De handelsreiziger
In den voornacht keert hij terug langs de strakke treinpaden, een vermoeide hond.
Sinds lang vergat hij het reizen in den eentonigen zang der raderen. Onder het grauwe gas vaart hij versuft door den nacht naar het dwaze doel: een oude en op de hoeken versleten fauteuil. Ergens buiten de coupé-vensters verschiet soms een klein licht en brengt een gedachte: ‘Nog een kwartier.’ Maar de rookspookselen komen en de glazen worden blind. Dan ziet hij het eigen gezicht staren en hij wendt zich onwillig af, want zijn oogen weten, hoeveel vernietigd is....

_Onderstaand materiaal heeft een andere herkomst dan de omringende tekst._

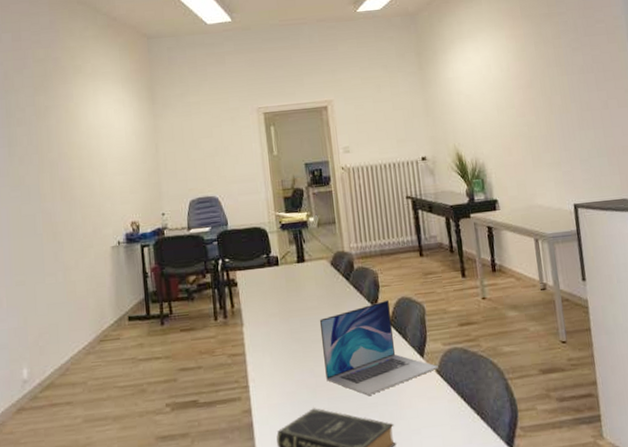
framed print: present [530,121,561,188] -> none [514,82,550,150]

Hij slaapt in den nacht, over een vergeten krant. De droomen schokken met de wagenassen achter zijn voorhoofd. De uitgebluschte pijp, die wacht, een handel van jaren geleden, een avontuur onder de wilgen van zijn geboortedorp worden een verhaal.... Maar de trein boort dieper in de duisternis. De lichten dansen samen tot een hagelbui. De wagon gaat zich kreunend verzetten tegen den dollen ren langs de groene seinen.
Binnen den lichthal staat de trein. Nu breekt weer de luidruchtigheid den droom. De trappen worden zwart van hen, die zich verdringen en zich daarover gejaagd verontschuldigen. Buiten, achter het hek, wachten vrouwen en kinderen. Er zal gelach zijn en teleurstelling.... Hij weet het, maar bedenkt het sedert lang niet meer. Hij buigt zich slechts uit het raampje en koopt een broodje met leerachtige kaas. Met een papieren servetje bedekt hij zijn knieën en kauwt. Een meisje stapt in en praat naar het perron.
De beweging herstelt zich. De stad gaat verzinken in het vormlooze land. Langs korte verschijningen: een speurende chef, een eenzame wissel, een lichtende overweg, keert de trein weer binnen het bed der telegraafpalen....
Hij kauwt zeer rustig en veegt zich den mond met het saamgeknepen servetje. Onder het grauwe gas duikt zijn hoofd weer weg in de eigen hoedschaduw. In een vet notitieboekje teekent hij de aangevraagde monsters op tot een grotesk epos van scheeve getallen. Omdat de dag goed was, neuriet hij een deun uit het Zondagmiddagcafé.
Hij neemt zich voor te denken aan prettige Zondagdingen: het zwijgend zitten naast de vrienden, het tafeltje achter het beslagen raam, het biljarten later en het pandoeren 's avonds over het gebloemde kleedje. Dan ziet hij het meisje.
Zij staart naar buiten en weet nauwelijk zijn aanwezigheid. Misschien heeft zij een schoon leven, want in het zwarte glas glimlacht zij naar een beeld. Haar handen rusten zonder wil.
Met zijn blik heeft hij haar aangevallen. Onder zijn achtelooze hoed loert hij naar de plotselinge vrouw. Zij is een buit voor den nacht. Vroeger, in een schamel lokaaltreintje, toen hij in sigaren reisde, moet hij haar gezien hebben. Nu is zij teruggekeerd tot hem, weerloos.
De struikroover staat in hem op. Hij snuit zijn neus luide, maar zij staart glimlachend in den nacht. Dan herneemt hij de krant en slaapt. Aan het volgend station stapt zij uit. Een nieuwe stad blijft achter in zijn vaart.... Hij denkt aan den dood van zijn vader, door een vreemde ziekte.
Thuis wacht hem de versleten fauteuil. En tevreden proeft hij een oude zoen van zijn vrouw.